Thursday, 10 March 2016

Fakta-fakta yang Harus Kamu Tahu Seputar Buku 'Bicara Cinta' (2)

Ini postingan lanjutan dari fakta-fakta terkait 'Bicara Cinta' yang diunggah kemarin. Sengaja kubagi menjadi dua, agar tidak terlalu panjang (dan, biar lebih penasaran, hihi). Berikut ke-enam fakta lainnya, semoga menginspirasi!

6. Beberapa Quote Ditulis di atas Kertas Kalender Harian yang Bekas
Kamu tahu kertas-kertas kalander harian? Yang tiap hari kamu sobek dan kamu buang untuk membungkus sisa makanan kemarin, untuk coret-coretan tidak jelas, atau untuk diremas jadi bola-bola kertas. Intinya satu: perannya tidak penting lagi saat tanggalnya sudah lewat. Berbeda denganku, aku justru memungutnya dan mengumpulkannya – katakan aku memang tidak ada kerjaan. Aku suka sekali memakai sisi belakangnya yang kosong untuk menulis coretan kasar quote-ku sebelum diketik dan dikirim. 
 
ini kertas kalender harian yang jadi 'bank ide' dadakan-ku, yang sempat bikin pusing karena hilang
 Pernah suatu hari aku sedang asyik makan malam, dan beberapa potong kalimat muncul di kepalaku – kuakui, aku jarang sekali berfokus pada makanan di depan mejaku, karena pikiranku lebih suka melalang buana ke mana-mana setiap detiknya – aku tak mungkin berhenti makan dan membuka laptop untuk mengetik. Buku catatanku ada di kamar dan aku malas mengambilnya. Aku pun menyobek kalender harian yang kira-kira sudah tiga hari tidak diperbarui (baca: disobek), dan mulai menulis di sisi belakangnya dengan bolpoin biru. Setelahnya aku kembali makan dan aku lupa meletakkannya di mana.
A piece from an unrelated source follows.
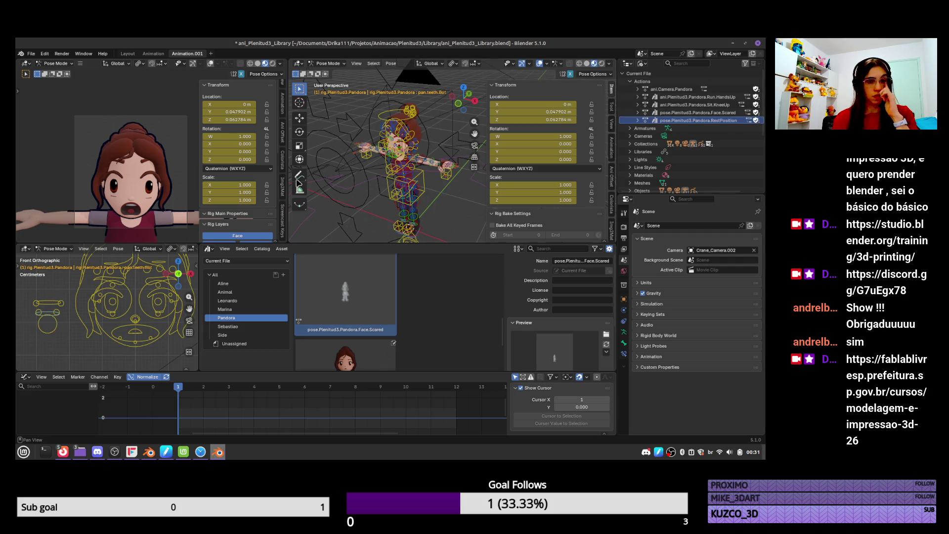
scroll(341, 291, down, 2)
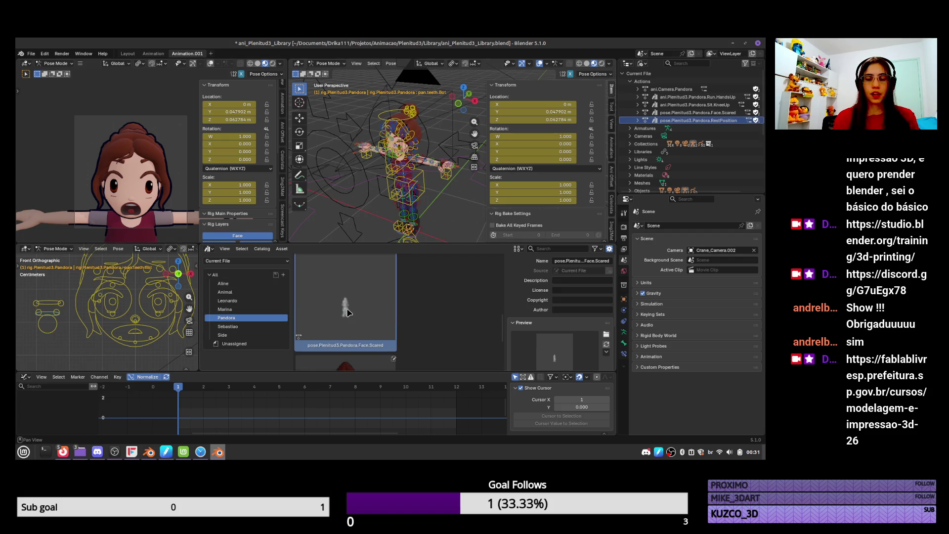
scroll(239, 158, down, 1)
Alhasil sepanjang malam aku mengobrak-abrik seiis rumah mencari si kertas kalender harian yang maha penting buatku – dan kutemukan tersemat di laptop yang sedang menutup, entah bagaimana ceritanya bisa ada di sana.
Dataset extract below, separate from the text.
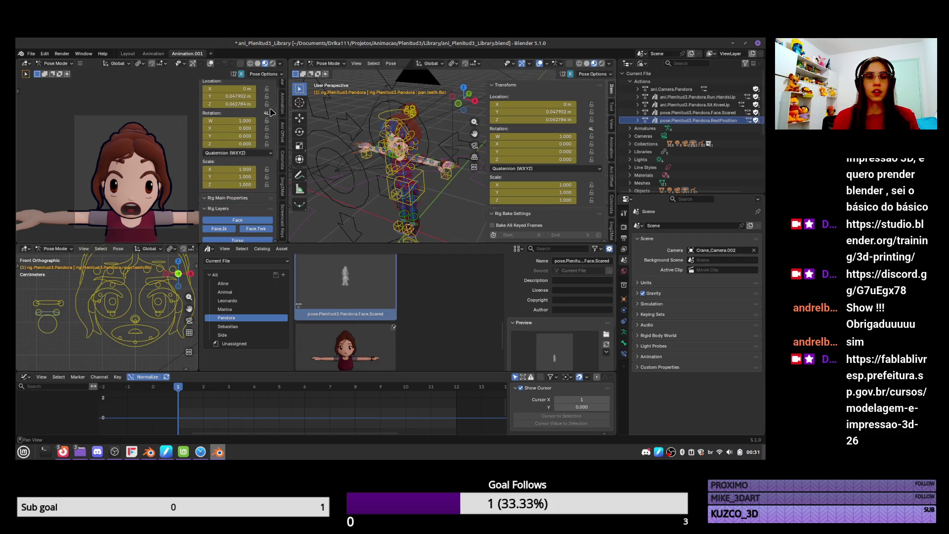
scroll(284, 99, down, 1)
7. Ilustrasi yang Dibuat Di atas kertas HVS yang Dibagi Jadi 4 Bagian
Ini cerita dari illustratorku – si manis Alberta Angela. Ia mengaku, tidak menggambar di atas kertas A4 atau HVS full, melainkan di atas kertas putih kosong HVS yang sudah dipotongnya jadi empat bagian, lalu diolah lagi nantinya di Adobe. Ssst, dan beberapa di antaranya digambar dengan coretan pulpen ketika sedang bosan di kelas.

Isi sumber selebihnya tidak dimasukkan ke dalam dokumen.